En 2020, à l’âge de 19 ans, Anh Nguyen Dang a reçu une offre d’emploi particulièrement attractive, avec l’opportunité de vivre dans de meilleures conditions hors de son village, dans la province centrale de Thua Thien Hue. La femme bien habillée à l’origine de cette proposition, qui lui proposait de l’embaucher dans son entreprise, lui avait assuré qu’elle toucherait un salaire régulier.

En accompagnant cette femme vers sa maison située dans la province voisine de Quang Tri, Anh Nguyen Dang se souvient s’être vu offrir à boire, avant d’être droguée et emmenée dans un casino dirigé par des Chinois à Savannakhet, au Laos. Là, elle a été vendue pour 120 millions de dongs (4 300 euros) et forcée de se prostituer.

[Données de repères squelettiques]
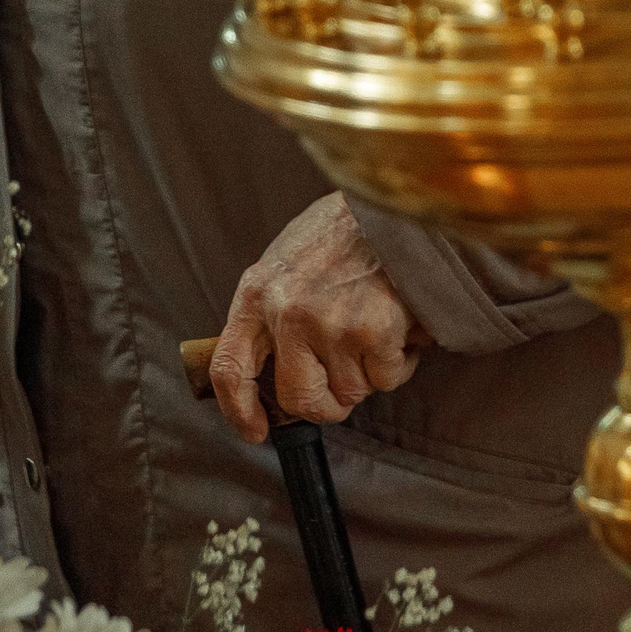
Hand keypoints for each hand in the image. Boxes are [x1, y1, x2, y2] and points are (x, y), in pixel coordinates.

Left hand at [211, 194, 419, 441]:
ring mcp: (330, 324)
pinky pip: (387, 378)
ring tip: (379, 332)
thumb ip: (273, 308)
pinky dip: (399, 363)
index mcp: (257, 292)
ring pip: (350, 392)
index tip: (258, 430)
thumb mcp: (289, 258)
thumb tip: (270, 368)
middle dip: (325, 404)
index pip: (229, 370)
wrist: (400, 200)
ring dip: (368, 374)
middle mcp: (287, 312)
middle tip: (343, 387)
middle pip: (298, 397)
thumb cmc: (347, 227)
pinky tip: (402, 328)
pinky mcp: (374, 331)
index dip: (240, 412)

[Travail à faire]
• 1. Traduisez en anglais cette phrase de l’extrait sur Anh Nguyen Dang : « En 2020, à l’âge de 19 ans, Anh Nguyen Dang a reçu une offre d’emploi particulièrement attractive, avec l’opportunité de vivre dans de meilleures conditions hors de son village, dans la province centrale de Thua Thien Hue. »
• 2. Poursuivez l’extrait sur Anh Nguyen Dang à partir de sa dernière phrase.

[Réponses successives]
• 1. In 2020, at the age of 19, Anh Nguyen Dang received a particularly attractive job offer, with the opportunity to live in better conditions outside her village, in the central province of Thua Thien Hue.

• 2.
Durant plus de deux ans, elle est devenue esclave sexuelle au Laos. « Je déteste les trafiquants de toutes mes forces pour les ravages qu’ils ont causés dans ma vie et dans les vies de tant d’autres personnes. Leurs actions mauvaises nous condamnent à un véritable enfer sur terre, et nous privent de notre dignité et de notre humanité », dénonce la victime.Elle a voulu s’échapper, mais on lui a demandé de payer une rançon de 150 millions de dongs. Toutefois, faute de pouvoir payer ou contacter sa famille, elle est restée captive. Elle n’a pu être libérée que fin 2022.

1 832 affaires de trafic humain et 8 300 victimes entre 2012 et 2023

Les médias vietnamiens signalent une hausse alarmante du nombre de victimes de la traite des personnes au Vietnam. Rien qu’en 2022, les autorités ont identifié 255 victimes, dont 102 femmes, 153 hommes et 74 enfants – soit 126 victimes de plus qu’en 2021. Les autorités ont réprimé 1 832 affaires de trafic humain et secouru 8 300 victimes entre 2012 et 2023. La part de victimes masculines est passée de 10 % à 40 % entre 2020 et 2023. La plupart des survivants, qui avaient besoin d’emplois pour survivre et faire vivre leur famille, se sont retrouvés bloqués en Chine, au Cambodge ou au Laos.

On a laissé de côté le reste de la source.